2. Sink the entire boat evenly, then list a bit with some extra weight on the surf side.
I've been tinkering far more than any man should, and while I stuck with #1 for a long time, I am leaning towards a preference for #2. Here is why:
Weight One Side:
When weighting only one side with most of the weight (1,000) in the back corner, I get a decent, though steep wake. I can surf it fine, but any weight in the bow seems to kill the wakes power by making the boat want to plane a bit at surf speed. Also, the rub rail gets very close to the water at rest, which makes me nervous when rollers hit us while floating.

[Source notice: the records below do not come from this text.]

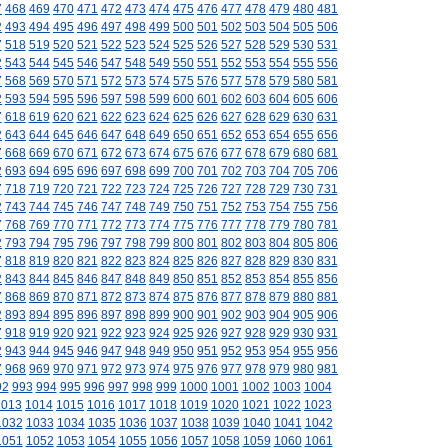
7
468
469
470
471
472
473
474
475
476
477
478
479
480
481
2
493
494
495
496
497
498
499
500
501
502
503
504
505
506
7
518
519
520
521
522
523
524
525
526
527
528
529
530
531
2
543
544
545
546
547
548
549
550
551
552
553
554
555
556
7
568
569
570
571
572
573
574
575
576
577
578
579
580
581
2
593
594
595
596
597
598
599
600
601
602
603
604
605
606
7
618
619
620
621
622
623
624
625
626
627
628
629
630
631
2
643
644
645
646
647
648
649
650
651
652
653
654
655
656
7
668
669
670
671
672
673
674
675
676
677
678
679
680
681
2
693
694
695
696
697
698
699
700
701
702
703
704
705
706
7
718
719
720
721
722
723
724
725
726
727
728
729
730
731
2
743
744
745
746
747
748
749
750
751
752
753
754
755
756
7
768
769
770
771
772
773
774
775
776
777
778
779
780
781
2
793
794
795
796
797
798
799
800
801
802
803
804
805
806
7
818
819
820
821
822
823
824
825
826
827
828
829
830
831
2
843
844
845
846
847
848
849
850
851
852
853
854
855
856
7
868
869
870
871
872
873
874
875
876
877
878
879
880
881
2
893
894
895
896
897
898
899
900
901
902
903
904
905
906
7
918
919
920
921
922
923
924
925
926
927
928
929
930
931
2
943
944
945
946
947
948
949
950
951
952
953
954
955
956
7
968
969
970
971
972
973
974
975
976
977
978
979
980
981
92
993
994
995
996
997
998
999
1000
1001
1002
1003
1004
1013
1014
1015
1016
1017
1018
1019
1020
1021
1022
1023
1032
1033
1034
1035
1036
1037
1038
1039
1040
1041
1042
1051
1052
1053
1054
1055
1056
1057
1058
1059
1060
1061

Weighting both back corners:
I decided to try adding 350 lbs to the non-surf back corner. The first thing this accomplished was it pulled the surf-side rub rail higher out of the water (adding more weight, yet making me less nervous). With that extra weight in the rear, I now HAD to add 350 lbs to the bow, or it would point up to the sky while riding. Suddenly, I'm running an extra 700 lbs while keeping the rub rail higher out of the water. So of course that's 700 more pounds of displaced water in the wake -- bigger and thicker, with less risk of a wave coming over the rear corner.
Also, having less list doesn't seem to negatively impact the wake. Actually, when I had a ton of list, the wake "looked" good, but seemed softer and thinner.
The first picture (sorry about the quality, they are video grabs) is the wake with all the weight on the surf side (1000 rear surf corner, 450 side seat, 400 center ballast) 1,850 lbs total
The second picture is the wake with weight in the non-surf side (1000 rear surf corner, 350 rear non-surf corner, 450 side seat, 350 bow, 400 center ballast). 2,550 lbs total
Keep in mind, I'm working with a 21' 2004 Centurion Eclipse, so perhaps non-surf side weight just allows a smaller boat to take advantage of more weight without sinking the rear corner to a point that it too risky.